If finance is one of several domains a single platform forecasts across, Kronos belongs behind a model router, playing the same role Toto plays for observability and TTM plays for lightweight univariate workloads. And classical methods still have territory. GARCH and its variants remain highly effective volatility models for single-asset, low-data regimes; statistical factor models still beat foundation models on cross-sectional factor exposures. The 9%-lower-MAE result is real but is not an argument for ripping out every existing volatility model on day one.
The other consideration is leakage. Pretraining on 12B K-lines from 45 exchanges means Kronos has very likely seen many of the historical periods a quant team would naturally want to evaluate on. Out-of-distribution validation — recent unseen windows, instruments outside the training mix, regime-shift periods, anything that postdates the pretraining cutoff — is the only honest way to estimate how the model behaves on live data. This is the same evaluation hygiene the field has been converging on for general-purpose TSFMs, just applied at a domain where the financial cost of getting it wrong is more visible.
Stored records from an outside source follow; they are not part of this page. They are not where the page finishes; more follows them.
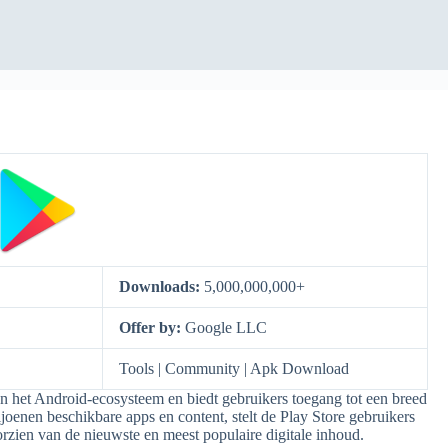
Downloads:
5,000,000,000+
Offer by:
Google LLC
s
Tools | Community | Apk Download
an het Android-ecosysteem en biedt gebruikers toegang tot een breed
joenen beschikbare apps en content, stelt de Play Store gebruikers
orzien van de nieuwste en meest populaire digitale inhoud.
#What the AAAI 2026 Acceptance Means for the Field
The bigger signal in the Kronos release is that domain-specific TSFMs are now an established category, not a one-off curiosity. Toto for observability, Kronos for finance, and the Cisco Time Series Model for machine data are three pretrained checkpoints whose corpora are deliberately narrow, and they all win on their target distribution. The natural next entries are healthcare, manufacturing predictive maintenance, and climate and weather — and the Kronos pattern suggests similar gains should be available there.
Tokenizer design is now a first-class research direction. The hierarchical BSQ tokenizer here, Kairos's mixture-of-size tokenization, and the patching schemes used by Sundial and TiRex are all serious arguments about how to discretize a continuous signal. That used to be a footnote in TSFM papers; it is increasingly the difference between models.
The deployment story sits with the open release. A 4.1M / 24.7M / 102.3M weights matrix under MIT, with HF-published weights, a simple KronosPredictor API, and hosted inference at Kronos-mini, Kronos-small, and Kronos-base, is what makes a model actually used. The 499M closed variant is interesting for benchmarks; the open variants are the ones that will land in production.
For teams working on financial volatility and risk, supply chain cost forecasting with commodity exposure, or agricultural price workflows where futures bars matter, Kronos is the new strong default for zero-shot OHLCV. The question is no longer whether a TSFM can compete with traditional financial models on candlestick data — Kronos's AAAI 2026 result settles that. The question is which specialist sits in which slot of a heterogeneous forecasting stack, and how to evaluate that choice cleanly on a particular team's data.